Perhaps he was served rightly; but he never got a chance—no, not even to rob.
Meanwhile old Turroo literally rent his clothes, and tore his scanty white beard, and howled, cursed, and gesticulated like a madman. Zālim Sing stood foremost amongst sympathizers (for the venerable relative still possessed a house, cattle, and lands), and said “that truly it did not surprise him to find that the thief was his blood-brother.”
Nevertheless, it did astonish most of the assembly, for Chūnnee, if miserably poor, had ever been known to be scrupulously honest. They were amazed, moreover, that he should begin on such a large scale! Chūnnee offered no resistance; he was led away, and shut up in a cowhouse, whilst Zālim Sing’s brother-in-law, full of zeal, ran all the way to Bugwa to fetch the police.

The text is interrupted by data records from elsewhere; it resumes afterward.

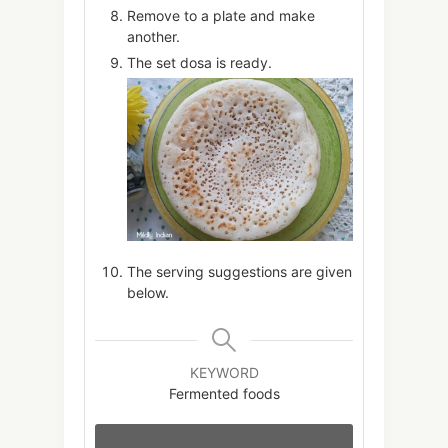
Remove to a plate and make
another.
The set dosa is ready.
The serving suggestions are given
below.
KEYWORD
Fermented foods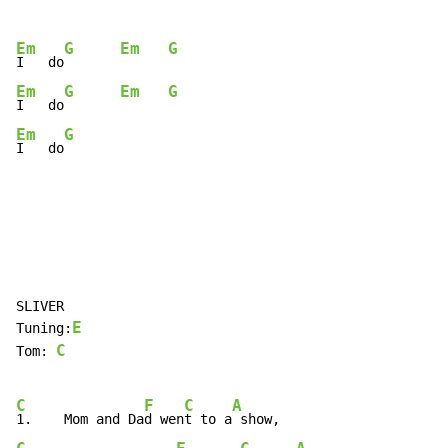
Em
G
Em
G
I   do
Em
G
Em
G
I   do
Em
G
I   do
SLIVER

E
Tuning:
C
Tom: 
C
F
C
A
1.    Mom and Da
d wen
t to a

The police arrived at daybreak—two men and an inspector, in their blue tunics and red turbans—all looking excessively wise; but their searching and cross-examining, discovered nothing beyond the empty box. How had Chūnnee spirited away the treasures? Who was his accomplice?
“Let him be beaten till he speaks,” implored the venerable creature who had been ravished of his treasure. “Let the soles of his feet be roasted until he opens his mouth. Where hath he hidden them?”—and he shouted to the whole assembled village—“the two bags of rupees, the golden bangles, the anklets, the strings of pearls—forty pair without blemish? If he will only give me the pearls!”—and the old man lifted up his voice and wept.
A dirty, half-naked old man, how strange it seemed, to behold him weeping for his pearls! Now, had it been a young and lovely woman, the grief would have seemed natural. And who would have believed that old Turroo had such treasures? Ay, he was a sly fox.
“Give me my pearls, yea, and my gold mohurs. Thou mayst keep the rest, and go free,” he declared magnanimously.
But Chūnnee could not give what he had not got, and therefore held his peace. His children screamed when they saw their father’s arms pinioned with ropes, the iron things on his hands, and heard he was going away to the Jail Khana—screamed from fear and hunger.
Meanwhile old Turroo howled and raved like one possessed, and, pointing to his grand-nephew, besought the police to put him to torture by fire, then and there. In former days strange things were done under the mantle of the law; but in these enlightened times no policeman dare venture, even for a large bribe, to practise the question by torture.